The judge earlier this month rejected a similar bid to avoid prison made by Holmes’ former lover and convicted Theranos accomplice, Ramesh “Sunny” Balwani, who is facing a nearly 13-year sentence after a jury found him guilty of 12 counts of fraud and conspiracy. Balwani, 57, was supposed to report to a federal prison in Southern California Thursday, but his lawyer used a last-minute legal maneuver to gain more time.
Holmes came to her St. Patrick’s Day hearing wearing a black blazer and blue skirt. She recently gave birth to her second child, according to court documents that didn’t disclose the gender or birth date.
One of her lawyers, Amy Saharia, argued that Holmes should be allowed to remain free because of various missteps in the presentation and omission of evidence during her four-month trial that make it likely an appeals court will overturn her conviction on four counts of fraud and conspiracy.
“We think the record is teeming with issues,” Saharia asserted. She specifically cited Davila’s refusal to allow the jury to see a sworn deposition that Balwani gave during a Securities and Exchange Commission investigation into Theranos’ downfall that Holmes’ defense team believes would have helped exonerate her.
Federal prosecutor Kelly Volkar countered there is “no likelihood for reversal” of Holmes’ conviction and asserted that the trial documented seven different categories of deception that she engaged in while running Theranos. Most of the deceit centered on a device dubbed “Edison” that Holmes had boasted would be able to scan for hundreds of diseases and other health problems with just a few drops of blood taken with a finger prick.
But the Edison produced such wildly unreliable results that Theranos began relying on third-party testing equipment already widely used on the market—a switch that Holmes concealed in an effort to keep the company afloat.
“That was shocking to investors,” Volkar reminded Davila.
The two opposing sides also sparred over how much restitution Holmes should pay defrauded investors whose trust briefly boosted her wealth to $4.5 billion based on Theranos’ peak value before its collapse.
Federal prosecutor Robert Leach argued her conviction for engineering a conspiracy justified restitution of nearly $900 million to repay Theranos investors swept up in her lies. “Just to apply common sense, the money these investors lost is the money they put in,” Leach said.
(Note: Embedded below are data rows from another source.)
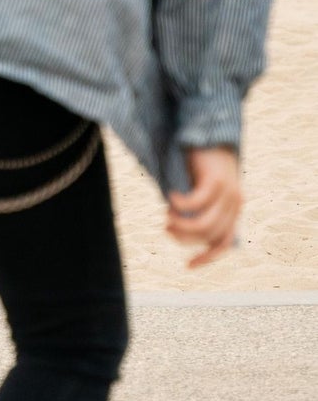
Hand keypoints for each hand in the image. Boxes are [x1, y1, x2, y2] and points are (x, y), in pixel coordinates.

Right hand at [167, 147, 242, 267]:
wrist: (206, 134)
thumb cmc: (198, 165)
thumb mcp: (197, 192)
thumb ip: (194, 212)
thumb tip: (178, 232)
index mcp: (232, 210)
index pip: (223, 243)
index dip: (206, 257)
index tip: (187, 266)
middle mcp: (235, 204)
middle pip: (208, 236)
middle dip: (183, 238)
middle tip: (165, 227)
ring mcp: (228, 192)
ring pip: (204, 224)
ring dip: (181, 225)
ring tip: (166, 217)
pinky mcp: (217, 180)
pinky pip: (197, 203)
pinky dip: (180, 204)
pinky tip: (170, 195)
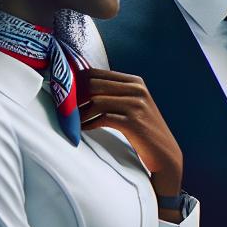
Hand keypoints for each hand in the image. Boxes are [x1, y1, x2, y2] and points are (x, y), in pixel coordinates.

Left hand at [76, 68, 182, 203]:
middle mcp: (137, 90)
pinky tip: (84, 129)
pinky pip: (102, 118)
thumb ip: (113, 94)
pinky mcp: (134, 122)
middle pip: (92, 84)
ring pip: (95, 100)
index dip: (74, 82)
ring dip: (79, 112)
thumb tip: (79, 87)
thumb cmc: (143, 130)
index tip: (62, 94)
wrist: (165, 153)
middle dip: (73, 96)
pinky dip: (88, 124)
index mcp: (135, 82)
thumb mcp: (133, 106)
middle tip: (63, 109)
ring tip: (72, 122)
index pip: (95, 73)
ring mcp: (137, 105)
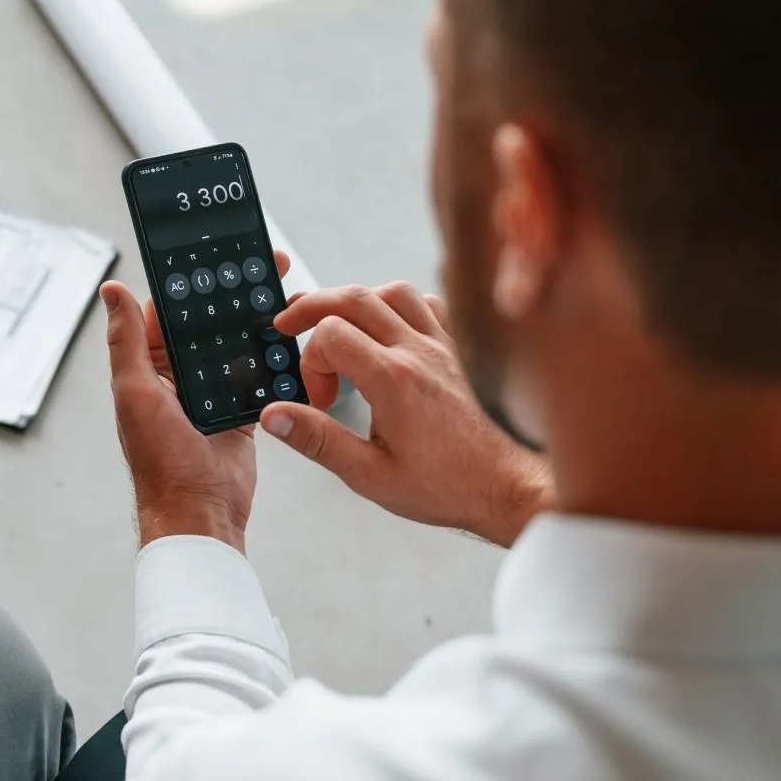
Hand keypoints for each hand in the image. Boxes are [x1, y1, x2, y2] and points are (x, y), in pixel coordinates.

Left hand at [99, 250, 292, 551]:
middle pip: (208, 323)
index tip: (215, 250)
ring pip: (235, 345)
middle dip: (232, 293)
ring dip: (255, 321)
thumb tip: (112, 289)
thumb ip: (127, 341)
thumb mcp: (136, 392)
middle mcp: (178, 376)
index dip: (192, 279)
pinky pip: (258, 374)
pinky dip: (272, 356)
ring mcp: (210, 393)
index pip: (170, 310)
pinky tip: (291, 334)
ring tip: (282, 291)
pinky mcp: (239, 410)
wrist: (199, 512)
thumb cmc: (160, 460)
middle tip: (264, 263)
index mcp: (149, 367)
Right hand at [264, 283, 552, 546]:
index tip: (317, 397)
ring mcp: (443, 346)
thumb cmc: (446, 486)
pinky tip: (389, 330)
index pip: (331, 334)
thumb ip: (317, 440)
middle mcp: (419, 353)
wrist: (506, 488)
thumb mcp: (369, 475)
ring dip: (358, 301)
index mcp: (393, 380)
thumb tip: (275, 416)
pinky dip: (400, 306)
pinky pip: (429, 304)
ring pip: (392, 292)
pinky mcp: (460, 350)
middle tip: (288, 323)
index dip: (310, 361)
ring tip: (340, 325)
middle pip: (355, 297)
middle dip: (312, 306)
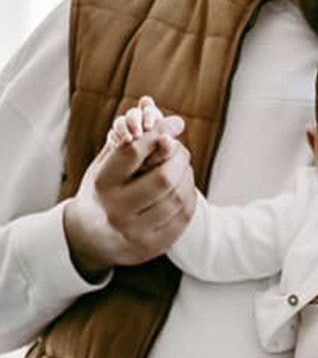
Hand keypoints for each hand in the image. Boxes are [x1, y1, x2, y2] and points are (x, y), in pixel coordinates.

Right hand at [64, 98, 194, 281]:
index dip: (159, 134)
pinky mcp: (150, 247)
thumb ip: (134, 138)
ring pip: (178, 198)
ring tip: (180, 169)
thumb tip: (162, 110)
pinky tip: (182, 190)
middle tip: (178, 150)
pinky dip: (189, 198)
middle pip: (164, 178)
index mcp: (101, 183)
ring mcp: (133, 232)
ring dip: (187, 177)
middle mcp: (115, 209)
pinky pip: (183, 217)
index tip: (174, 126)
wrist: (87, 238)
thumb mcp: (107, 163)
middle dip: (179, 158)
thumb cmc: (104, 190)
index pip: (134, 152)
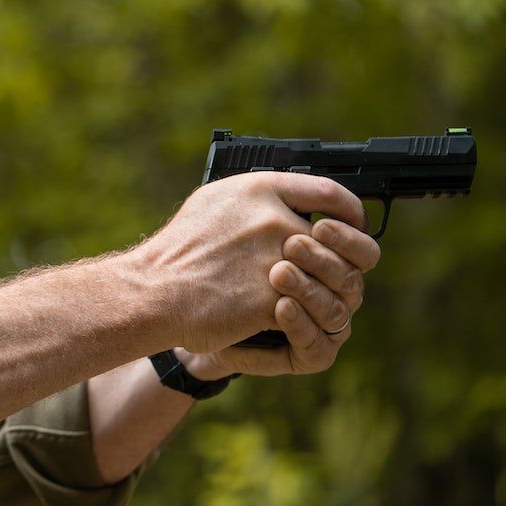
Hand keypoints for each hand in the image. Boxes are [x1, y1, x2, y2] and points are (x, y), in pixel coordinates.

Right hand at [128, 172, 370, 354]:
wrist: (153, 292)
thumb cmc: (179, 251)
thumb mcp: (215, 202)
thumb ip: (260, 198)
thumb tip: (296, 200)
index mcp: (260, 189)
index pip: (331, 192)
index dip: (351, 213)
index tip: (351, 225)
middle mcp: (273, 220)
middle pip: (338, 241)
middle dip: (337, 262)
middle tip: (331, 273)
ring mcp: (276, 259)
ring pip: (331, 278)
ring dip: (324, 291)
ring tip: (307, 297)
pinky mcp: (274, 298)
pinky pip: (310, 307)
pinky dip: (302, 315)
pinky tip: (285, 315)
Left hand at [183, 216, 380, 377]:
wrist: (179, 305)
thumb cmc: (212, 256)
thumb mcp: (240, 214)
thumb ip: (281, 197)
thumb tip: (319, 186)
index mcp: (324, 257)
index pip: (359, 247)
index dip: (348, 235)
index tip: (319, 224)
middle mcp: (329, 291)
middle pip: (352, 276)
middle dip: (326, 259)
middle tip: (291, 246)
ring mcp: (320, 324)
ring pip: (339, 311)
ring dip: (310, 288)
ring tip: (278, 273)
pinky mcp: (305, 353)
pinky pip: (319, 347)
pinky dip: (301, 325)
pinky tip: (280, 307)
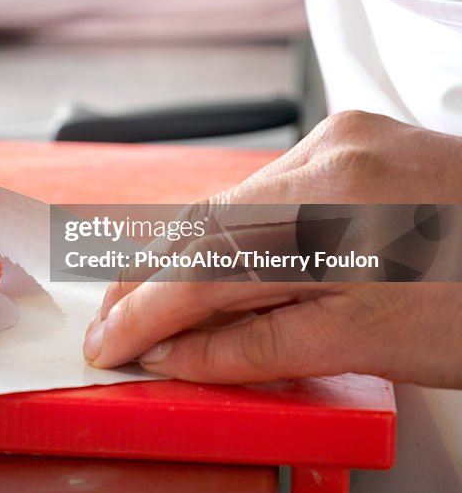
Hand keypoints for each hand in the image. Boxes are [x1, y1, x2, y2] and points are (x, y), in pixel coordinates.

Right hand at [83, 110, 461, 387]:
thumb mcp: (383, 343)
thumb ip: (266, 347)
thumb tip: (180, 356)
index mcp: (344, 208)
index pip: (211, 265)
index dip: (148, 312)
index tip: (110, 345)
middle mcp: (333, 155)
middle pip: (207, 224)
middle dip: (147, 280)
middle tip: (108, 323)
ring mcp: (341, 139)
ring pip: (230, 203)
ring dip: (183, 256)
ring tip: (144, 300)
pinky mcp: (349, 137)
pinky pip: (264, 189)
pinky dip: (229, 232)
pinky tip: (208, 261)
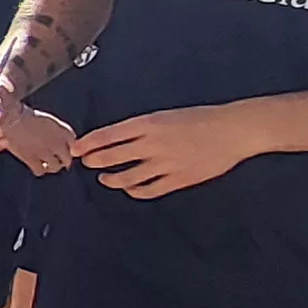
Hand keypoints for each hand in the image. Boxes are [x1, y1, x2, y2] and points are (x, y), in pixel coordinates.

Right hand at [1, 109, 75, 174]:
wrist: (11, 117)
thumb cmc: (28, 116)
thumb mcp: (49, 121)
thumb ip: (59, 134)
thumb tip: (65, 146)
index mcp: (63, 131)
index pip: (73, 145)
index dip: (67, 148)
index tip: (61, 148)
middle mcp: (58, 143)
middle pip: (67, 159)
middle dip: (61, 161)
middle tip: (56, 160)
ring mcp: (45, 152)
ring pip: (55, 167)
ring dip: (51, 167)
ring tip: (45, 164)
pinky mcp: (32, 158)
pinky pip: (40, 170)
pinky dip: (38, 169)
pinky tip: (34, 165)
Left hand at [72, 103, 267, 198]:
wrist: (233, 130)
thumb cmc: (200, 118)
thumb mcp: (166, 116)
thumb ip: (142, 128)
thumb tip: (117, 138)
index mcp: (149, 123)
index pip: (108, 135)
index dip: (88, 143)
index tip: (74, 148)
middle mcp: (153, 143)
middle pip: (112, 157)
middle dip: (94, 161)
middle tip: (86, 162)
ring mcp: (165, 164)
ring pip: (127, 177)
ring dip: (111, 179)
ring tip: (105, 178)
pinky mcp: (178, 180)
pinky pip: (148, 190)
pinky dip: (135, 191)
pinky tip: (130, 188)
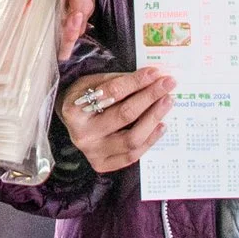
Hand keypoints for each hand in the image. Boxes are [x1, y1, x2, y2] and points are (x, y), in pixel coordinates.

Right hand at [60, 68, 174, 173]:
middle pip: (124, 115)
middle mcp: (82, 134)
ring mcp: (92, 152)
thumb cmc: (84, 99)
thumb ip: (118, 81)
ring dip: (153, 118)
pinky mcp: (102, 164)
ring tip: (167, 102)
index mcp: (75, 109)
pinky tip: (161, 125)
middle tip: (167, 84)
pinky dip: (150, 140)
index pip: (112, 92)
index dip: (136, 81)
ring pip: (131, 139)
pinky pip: (132, 156)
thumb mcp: (92, 83)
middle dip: (150, 97)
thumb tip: (151, 78)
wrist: (70, 124)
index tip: (155, 73)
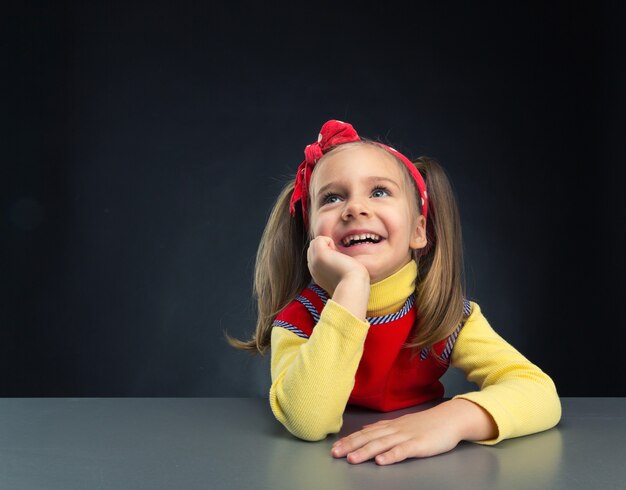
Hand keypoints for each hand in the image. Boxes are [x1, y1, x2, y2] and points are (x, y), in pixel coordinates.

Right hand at [307, 236, 367, 294]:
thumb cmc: (352, 282)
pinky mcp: (320, 255)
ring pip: (315, 243)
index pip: (314, 256)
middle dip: (325, 248)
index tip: (337, 263)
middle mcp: (313, 268)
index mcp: (317, 274)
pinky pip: (319, 239)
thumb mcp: (341, 276)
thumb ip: (336, 268)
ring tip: (337, 255)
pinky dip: (329, 241)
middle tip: (338, 259)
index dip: (326, 254)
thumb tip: (339, 259)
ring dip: (326, 244)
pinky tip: (336, 252)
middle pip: (312, 248)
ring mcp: (314, 262)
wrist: (353, 286)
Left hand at [331, 409, 460, 464]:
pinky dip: (391, 456)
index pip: (365, 432)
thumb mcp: (402, 423)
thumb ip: (384, 427)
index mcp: (390, 426)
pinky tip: (381, 461)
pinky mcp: (419, 445)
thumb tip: (366, 428)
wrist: (450, 418)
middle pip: (369, 438)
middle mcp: (395, 430)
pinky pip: (403, 451)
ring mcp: (406, 436)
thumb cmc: (427, 423)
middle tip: (335, 453)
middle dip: (350, 446)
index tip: (334, 446)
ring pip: (382, 444)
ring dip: (365, 452)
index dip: (349, 439)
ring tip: (352, 459)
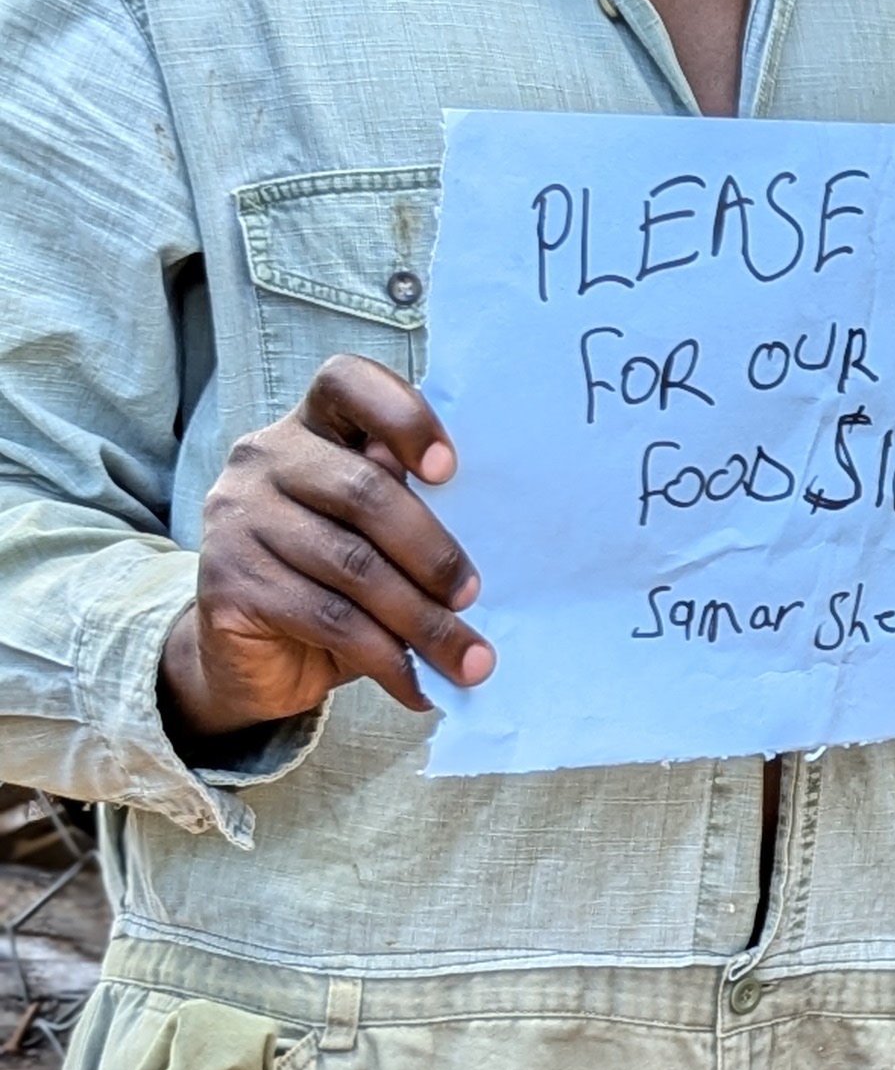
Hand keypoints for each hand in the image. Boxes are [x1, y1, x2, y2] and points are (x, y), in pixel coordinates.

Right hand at [160, 354, 493, 749]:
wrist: (252, 658)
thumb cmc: (335, 585)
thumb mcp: (377, 542)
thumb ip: (411, 516)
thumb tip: (493, 541)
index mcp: (312, 427)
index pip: (347, 383)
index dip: (402, 416)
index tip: (449, 469)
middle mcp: (265, 459)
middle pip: (365, 490)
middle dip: (432, 552)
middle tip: (473, 596)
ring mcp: (238, 518)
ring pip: (353, 566)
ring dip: (423, 622)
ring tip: (469, 660)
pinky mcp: (227, 583)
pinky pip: (327, 618)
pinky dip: (386, 658)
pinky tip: (417, 686)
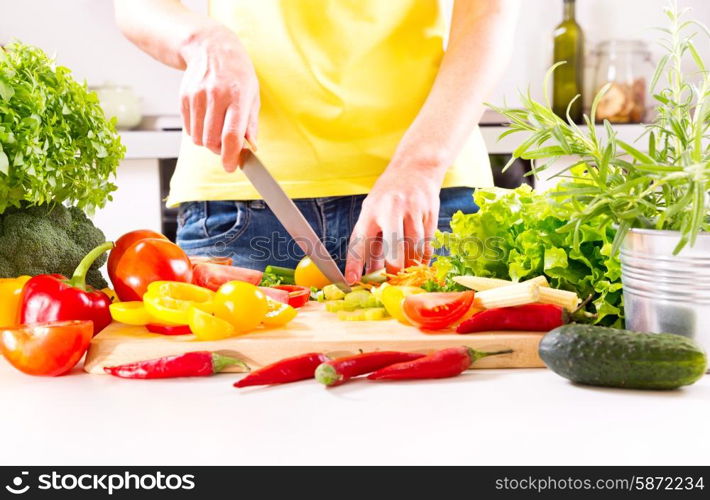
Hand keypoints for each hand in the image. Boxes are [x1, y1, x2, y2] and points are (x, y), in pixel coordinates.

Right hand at [179, 25, 258, 170]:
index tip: (230, 167)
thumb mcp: (253, 94)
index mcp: (238, 96)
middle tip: (226, 147)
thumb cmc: (237, 73)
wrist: (211, 48)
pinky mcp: (184, 97)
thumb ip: (251, 123)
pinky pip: (188, 128)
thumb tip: (250, 147)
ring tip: (216, 131)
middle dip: (219, 151)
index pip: (231, 135)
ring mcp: (197, 96)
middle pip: (212, 140)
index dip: (230, 156)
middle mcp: (216, 96)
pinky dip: (197, 132)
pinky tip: (206, 120)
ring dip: (208, 142)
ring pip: (198, 138)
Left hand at [345, 156, 445, 283]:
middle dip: (392, 269)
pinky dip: (422, 258)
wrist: (416, 168)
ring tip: (406, 274)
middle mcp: (392, 209)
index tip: (352, 280)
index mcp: (371, 210)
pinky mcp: (430, 213)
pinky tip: (419, 263)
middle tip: (390, 281)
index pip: (360, 240)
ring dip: (410, 265)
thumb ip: (371, 239)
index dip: (355, 263)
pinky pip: (427, 244)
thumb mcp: (373, 210)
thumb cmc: (389, 194)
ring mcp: (413, 211)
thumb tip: (368, 271)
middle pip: (393, 248)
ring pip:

But Hollmes’ lawyer Patrick Looby countered that prosecutors were way off base by pursuing an “all or nothing” restitution amount. He noted that the jury in her trial couldn’t reach a verdict on three counts of investor fraud, prompting the prosecutor to dismiss those charges. At most, Looby contended, Holmes’ restitution penalty should be limited to the handful of investors who testified during her trial.